Scan the records below for the line containing "783 445 15.83" and the line containing "218 381 455.22". Copy both, plus every line between, exactly.
Segment Start: DATA EXTRACT
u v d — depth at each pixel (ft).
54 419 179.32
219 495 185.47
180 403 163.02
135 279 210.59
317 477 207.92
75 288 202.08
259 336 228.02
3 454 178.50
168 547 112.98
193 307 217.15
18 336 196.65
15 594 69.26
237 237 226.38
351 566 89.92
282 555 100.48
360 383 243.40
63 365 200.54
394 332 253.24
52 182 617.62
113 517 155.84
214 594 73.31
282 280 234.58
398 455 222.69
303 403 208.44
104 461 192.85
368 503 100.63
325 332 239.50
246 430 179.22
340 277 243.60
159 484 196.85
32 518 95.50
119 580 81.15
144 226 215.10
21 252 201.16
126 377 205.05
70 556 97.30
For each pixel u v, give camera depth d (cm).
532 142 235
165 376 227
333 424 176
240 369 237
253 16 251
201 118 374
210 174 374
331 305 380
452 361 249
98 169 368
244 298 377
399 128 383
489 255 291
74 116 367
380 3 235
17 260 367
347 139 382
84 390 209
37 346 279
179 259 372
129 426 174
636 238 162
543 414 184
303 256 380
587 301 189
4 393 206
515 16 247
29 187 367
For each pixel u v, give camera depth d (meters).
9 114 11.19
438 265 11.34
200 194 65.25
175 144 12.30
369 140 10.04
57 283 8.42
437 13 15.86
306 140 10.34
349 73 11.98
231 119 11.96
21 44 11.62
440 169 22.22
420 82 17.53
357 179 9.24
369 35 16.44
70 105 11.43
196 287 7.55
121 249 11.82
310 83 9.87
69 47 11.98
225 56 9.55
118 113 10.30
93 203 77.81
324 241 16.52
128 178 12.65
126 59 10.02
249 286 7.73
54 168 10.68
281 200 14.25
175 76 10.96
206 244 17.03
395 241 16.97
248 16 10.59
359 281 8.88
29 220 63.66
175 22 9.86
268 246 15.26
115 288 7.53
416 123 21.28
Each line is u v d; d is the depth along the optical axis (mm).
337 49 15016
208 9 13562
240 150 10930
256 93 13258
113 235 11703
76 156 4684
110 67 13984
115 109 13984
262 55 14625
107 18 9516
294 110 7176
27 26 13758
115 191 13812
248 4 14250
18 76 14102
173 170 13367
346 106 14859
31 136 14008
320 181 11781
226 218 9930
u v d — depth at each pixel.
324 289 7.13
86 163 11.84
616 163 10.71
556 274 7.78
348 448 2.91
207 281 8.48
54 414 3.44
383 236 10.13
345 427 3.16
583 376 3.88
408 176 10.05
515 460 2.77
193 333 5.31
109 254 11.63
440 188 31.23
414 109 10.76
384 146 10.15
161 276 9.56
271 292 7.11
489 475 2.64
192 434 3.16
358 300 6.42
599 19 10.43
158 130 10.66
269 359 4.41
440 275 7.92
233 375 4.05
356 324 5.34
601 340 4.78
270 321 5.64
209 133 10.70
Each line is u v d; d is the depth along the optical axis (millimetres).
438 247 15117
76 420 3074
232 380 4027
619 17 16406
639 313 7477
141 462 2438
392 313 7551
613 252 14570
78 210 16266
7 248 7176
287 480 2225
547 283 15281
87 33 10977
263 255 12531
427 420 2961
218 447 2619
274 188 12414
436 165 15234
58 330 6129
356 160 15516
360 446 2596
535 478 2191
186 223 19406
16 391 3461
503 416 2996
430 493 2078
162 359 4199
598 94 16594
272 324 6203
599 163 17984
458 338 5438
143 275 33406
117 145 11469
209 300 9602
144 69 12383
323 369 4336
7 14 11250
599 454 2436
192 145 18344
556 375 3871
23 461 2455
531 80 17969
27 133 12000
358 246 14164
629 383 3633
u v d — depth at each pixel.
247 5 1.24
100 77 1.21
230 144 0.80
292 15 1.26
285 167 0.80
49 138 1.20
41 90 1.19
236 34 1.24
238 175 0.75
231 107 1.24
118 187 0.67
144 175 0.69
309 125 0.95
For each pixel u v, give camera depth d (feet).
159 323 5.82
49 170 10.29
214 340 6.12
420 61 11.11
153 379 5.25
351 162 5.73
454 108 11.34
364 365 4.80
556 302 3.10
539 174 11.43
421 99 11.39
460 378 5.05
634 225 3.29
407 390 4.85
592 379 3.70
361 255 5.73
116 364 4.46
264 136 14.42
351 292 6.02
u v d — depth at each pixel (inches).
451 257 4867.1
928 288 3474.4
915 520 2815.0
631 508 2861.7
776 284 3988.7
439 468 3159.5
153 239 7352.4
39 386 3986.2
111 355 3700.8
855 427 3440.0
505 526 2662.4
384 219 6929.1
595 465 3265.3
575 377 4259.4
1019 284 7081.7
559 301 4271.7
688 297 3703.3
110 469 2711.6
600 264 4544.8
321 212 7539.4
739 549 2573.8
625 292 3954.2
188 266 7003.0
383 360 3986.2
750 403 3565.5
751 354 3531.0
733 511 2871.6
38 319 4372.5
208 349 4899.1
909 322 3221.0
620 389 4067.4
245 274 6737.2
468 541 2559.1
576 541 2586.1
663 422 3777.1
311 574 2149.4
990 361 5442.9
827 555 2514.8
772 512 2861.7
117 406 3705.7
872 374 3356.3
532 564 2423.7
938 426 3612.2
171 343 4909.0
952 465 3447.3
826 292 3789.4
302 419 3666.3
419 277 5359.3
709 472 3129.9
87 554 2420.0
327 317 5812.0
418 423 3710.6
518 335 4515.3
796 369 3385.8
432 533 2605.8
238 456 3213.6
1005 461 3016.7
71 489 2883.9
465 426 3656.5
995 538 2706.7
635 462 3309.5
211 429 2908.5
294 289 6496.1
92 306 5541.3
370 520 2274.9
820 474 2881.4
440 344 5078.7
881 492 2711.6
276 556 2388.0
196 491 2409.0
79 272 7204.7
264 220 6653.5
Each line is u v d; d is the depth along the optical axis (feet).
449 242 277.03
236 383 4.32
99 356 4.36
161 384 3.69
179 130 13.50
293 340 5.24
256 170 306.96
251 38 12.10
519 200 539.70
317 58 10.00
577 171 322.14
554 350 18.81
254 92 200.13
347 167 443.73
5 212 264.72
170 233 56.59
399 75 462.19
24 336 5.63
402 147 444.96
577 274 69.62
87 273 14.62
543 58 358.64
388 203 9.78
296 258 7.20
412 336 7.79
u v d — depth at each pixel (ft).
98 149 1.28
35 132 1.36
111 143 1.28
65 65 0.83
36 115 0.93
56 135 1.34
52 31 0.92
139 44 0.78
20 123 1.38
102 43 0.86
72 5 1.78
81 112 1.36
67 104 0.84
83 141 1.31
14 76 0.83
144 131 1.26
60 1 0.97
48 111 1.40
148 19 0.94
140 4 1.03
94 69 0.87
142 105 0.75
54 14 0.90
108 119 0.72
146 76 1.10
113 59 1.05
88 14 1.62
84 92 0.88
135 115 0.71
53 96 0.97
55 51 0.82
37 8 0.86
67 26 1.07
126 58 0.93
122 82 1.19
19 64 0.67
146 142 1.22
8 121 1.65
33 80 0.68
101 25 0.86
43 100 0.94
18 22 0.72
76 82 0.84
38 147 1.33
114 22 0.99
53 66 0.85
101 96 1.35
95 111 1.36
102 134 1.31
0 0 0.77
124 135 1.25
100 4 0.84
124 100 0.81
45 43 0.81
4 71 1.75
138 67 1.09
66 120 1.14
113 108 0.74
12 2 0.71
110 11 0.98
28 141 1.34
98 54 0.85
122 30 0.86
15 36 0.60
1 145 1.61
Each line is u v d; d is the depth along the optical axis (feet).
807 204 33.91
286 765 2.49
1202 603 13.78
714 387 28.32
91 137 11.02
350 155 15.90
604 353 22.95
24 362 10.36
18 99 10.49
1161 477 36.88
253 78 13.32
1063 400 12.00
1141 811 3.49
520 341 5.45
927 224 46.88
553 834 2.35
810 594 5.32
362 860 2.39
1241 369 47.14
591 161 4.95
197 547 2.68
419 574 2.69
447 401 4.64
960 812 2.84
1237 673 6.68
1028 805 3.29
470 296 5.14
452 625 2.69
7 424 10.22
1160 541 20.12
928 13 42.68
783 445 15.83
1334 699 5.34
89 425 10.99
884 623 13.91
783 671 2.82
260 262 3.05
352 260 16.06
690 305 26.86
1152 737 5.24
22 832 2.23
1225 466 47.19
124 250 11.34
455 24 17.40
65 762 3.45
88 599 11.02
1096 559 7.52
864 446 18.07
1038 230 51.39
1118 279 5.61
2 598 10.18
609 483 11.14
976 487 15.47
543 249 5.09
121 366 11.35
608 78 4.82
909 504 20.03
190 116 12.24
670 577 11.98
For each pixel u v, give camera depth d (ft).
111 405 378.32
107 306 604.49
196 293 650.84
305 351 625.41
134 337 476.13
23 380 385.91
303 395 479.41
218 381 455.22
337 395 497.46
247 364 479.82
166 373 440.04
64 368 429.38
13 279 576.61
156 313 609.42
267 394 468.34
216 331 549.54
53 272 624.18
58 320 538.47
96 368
Segment End: DATA EXTRACT
**SOLUTION TO THE PROBLEM:**
783 445 15.83
1334 699 5.34
89 425 10.99
884 623 13.91
783 671 2.82
260 262 3.05
352 260 16.06
690 305 26.86
1152 737 5.24
22 832 2.23
1225 466 47.19
124 250 11.34
455 24 17.40
65 762 3.45
88 599 11.02
1096 559 7.52
864 446 18.07
1038 230 51.39
1118 279 5.61
2 598 10.18
609 483 11.14
976 487 15.47
543 249 5.09
121 366 11.35
608 78 4.82
909 504 20.03
190 116 12.24
670 577 11.98
For each pixel u v, give camera depth d (ft).
111 405 378.32
107 306 604.49
196 293 650.84
305 351 625.41
134 337 476.13
23 380 385.91
303 395 479.41
218 381 455.22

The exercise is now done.